┌─ PROVIDED INFORMATION
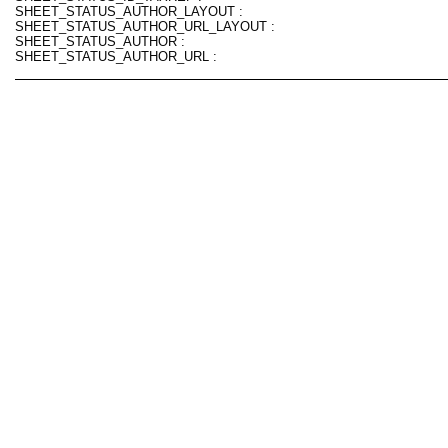
SHEET_STATUS_AUTHOR_LAYOUT :
SHEET_STATUS_AUTHOR_URL_LAYOUT :
SHEET_STATUS_AUTHOR :
SHEET_STATUS_AUTHOR_URL :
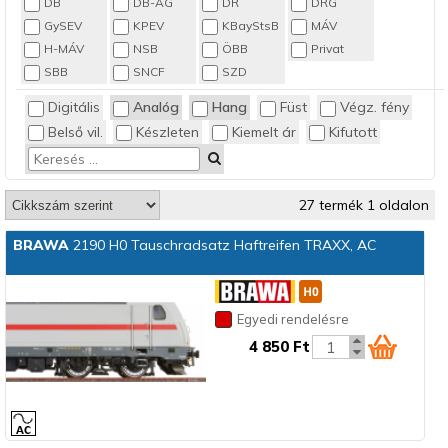
DB
DB-AG
DR
DRG
GySEV
KPEV
KBayStsB
MÁV
H-MÁV
NSB
ÖBB
Privat
SBB
SNCF
SZD
Digitális
Analóg
Hang
Füst
Végz. fény
Belső vil.
Készleten
Kiemelt ár
Kifutott
27 termék 1 oldalon
BRAWA
2190 H0 Tauschradsatz Haftreifen TRAXX, AC
Egyedi rendelésre
4 850 Ft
└─
— ACTIVITY —
Leaving out the pictures, repeat all of the entries exactly.

— WRITTEN REPLY —
SHEET_STATUS_AUTHOR_LAYOUT :
SHEET_STATUS_AUTHOR_URL_LAYOUT :
SHEET_STATUS_AUTHOR :
SHEET_STATUS_AUTHOR_URL :
DB
DB-AG
DR
DRG
GySEV
KPEV
KBayStsB
MÁV
H-MÁV
NSB
ÖBB
Privat
SBB
SNCF
SZD
Digitális
Analóg
Hang
Füst
Végz. fény
Belső vil.
Készleten
Kiemelt ár
Kifutott
27 termék 1 oldalon
BRAWA
2190 H0 Tauschradsatz Haftreifen TRAXX, AC
Egyedi rendelésre
4 850 Ft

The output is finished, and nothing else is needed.